Vorliegender Text:
Internationale Forderungen nach Deeskalation nach Irans Angriff auf Katar

Nach dem iranischen Raketenangriff auf den Luftwaffenstützpunkt Al Udeid in Katar fordert die internationale Gemeinschaft zur Zurückhaltung auf. Der französische Präsident Emmanuel Macron betonte die Notwendigkeit, dem "Chaos" in der Region ein Ende zu setzen.
Macron verurteilte den Angriff, der eine Vergeltungsmaßnahme für die US-Bombardierung von drei iranischen Atomanlagen war, und drückte die Solidarität Frankreichs mit Katar aus. Er forderte alle Parteien auf, größte Zurückhaltung zu üben, und erklärte, er stehe in Kontakt mit den katarischen Behörden und Verbündeten in der Region.

Auszüge der Einträge:
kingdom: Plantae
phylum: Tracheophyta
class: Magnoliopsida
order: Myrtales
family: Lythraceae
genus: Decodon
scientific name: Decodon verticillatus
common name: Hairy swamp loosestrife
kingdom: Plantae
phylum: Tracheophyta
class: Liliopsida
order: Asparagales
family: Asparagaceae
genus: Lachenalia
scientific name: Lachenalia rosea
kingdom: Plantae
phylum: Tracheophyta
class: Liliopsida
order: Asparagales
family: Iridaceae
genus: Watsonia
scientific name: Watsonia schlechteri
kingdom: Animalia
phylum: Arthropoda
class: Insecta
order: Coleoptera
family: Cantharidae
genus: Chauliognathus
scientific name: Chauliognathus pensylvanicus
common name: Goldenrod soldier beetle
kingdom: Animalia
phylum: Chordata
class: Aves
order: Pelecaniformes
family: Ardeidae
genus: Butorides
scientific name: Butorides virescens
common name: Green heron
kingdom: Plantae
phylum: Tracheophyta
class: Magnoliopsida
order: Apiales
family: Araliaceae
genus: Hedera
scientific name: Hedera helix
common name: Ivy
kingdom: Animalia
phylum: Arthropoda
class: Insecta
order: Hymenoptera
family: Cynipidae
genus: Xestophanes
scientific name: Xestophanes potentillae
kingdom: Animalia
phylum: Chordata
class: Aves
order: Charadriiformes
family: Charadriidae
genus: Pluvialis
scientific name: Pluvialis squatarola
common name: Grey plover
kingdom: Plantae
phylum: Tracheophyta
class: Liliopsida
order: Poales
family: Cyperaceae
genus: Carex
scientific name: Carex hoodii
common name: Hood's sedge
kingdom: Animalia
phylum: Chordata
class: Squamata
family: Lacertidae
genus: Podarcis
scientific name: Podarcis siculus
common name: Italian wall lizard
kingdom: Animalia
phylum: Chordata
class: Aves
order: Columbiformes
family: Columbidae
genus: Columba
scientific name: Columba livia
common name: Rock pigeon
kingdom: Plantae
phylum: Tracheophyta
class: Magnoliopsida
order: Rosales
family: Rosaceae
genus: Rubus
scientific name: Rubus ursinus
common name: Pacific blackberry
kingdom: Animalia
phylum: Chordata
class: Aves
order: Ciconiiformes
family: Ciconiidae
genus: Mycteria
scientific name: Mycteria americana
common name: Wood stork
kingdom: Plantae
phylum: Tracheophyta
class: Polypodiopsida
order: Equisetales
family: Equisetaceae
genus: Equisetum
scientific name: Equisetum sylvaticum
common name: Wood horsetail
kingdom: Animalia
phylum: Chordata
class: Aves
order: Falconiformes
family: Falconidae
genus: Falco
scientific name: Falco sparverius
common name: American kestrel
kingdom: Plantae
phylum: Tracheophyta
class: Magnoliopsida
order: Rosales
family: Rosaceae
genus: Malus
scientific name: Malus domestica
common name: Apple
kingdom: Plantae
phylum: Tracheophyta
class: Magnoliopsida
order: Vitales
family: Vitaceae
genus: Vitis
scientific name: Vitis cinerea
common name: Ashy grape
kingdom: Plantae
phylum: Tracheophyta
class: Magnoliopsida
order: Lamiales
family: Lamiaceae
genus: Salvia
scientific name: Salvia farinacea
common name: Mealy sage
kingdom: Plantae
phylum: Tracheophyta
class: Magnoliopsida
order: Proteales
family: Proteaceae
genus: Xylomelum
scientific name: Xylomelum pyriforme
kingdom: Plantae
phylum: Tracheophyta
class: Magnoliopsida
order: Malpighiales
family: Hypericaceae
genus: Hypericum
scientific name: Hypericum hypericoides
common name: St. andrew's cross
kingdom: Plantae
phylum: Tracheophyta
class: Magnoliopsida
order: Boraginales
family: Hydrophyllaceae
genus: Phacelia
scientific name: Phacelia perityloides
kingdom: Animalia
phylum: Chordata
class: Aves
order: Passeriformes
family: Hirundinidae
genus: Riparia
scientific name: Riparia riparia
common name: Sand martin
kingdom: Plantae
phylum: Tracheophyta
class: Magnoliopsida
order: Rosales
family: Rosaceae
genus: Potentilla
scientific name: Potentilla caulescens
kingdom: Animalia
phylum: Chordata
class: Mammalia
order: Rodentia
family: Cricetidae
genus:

Zu lösende Aufgabe:
Geben Sie den Abschnitt des vorliegenden Textes, der mit den Worten "Internationale Forderungen nach" beginnt und mit "Ende zu setzen." endet, erneut wieder und ersetzen Sie dabei "Zurückhaltung" durch "Besonnenheit".

Antwort zur Aufgabe:
Internationale Forderungen nach Deeskalation nach Irans Angriff auf Katar

Nach dem iranischen Raketenangriff auf den Luftwaffenstützpunkt Al Udeid in Katar fordert die internationale Gemeinschaft zur Besonnenheit auf. Der französische Präsident Emmanuel Macron betonte die Notwendigkeit, dem "Chaos" in der Region ein Ende zu setzen.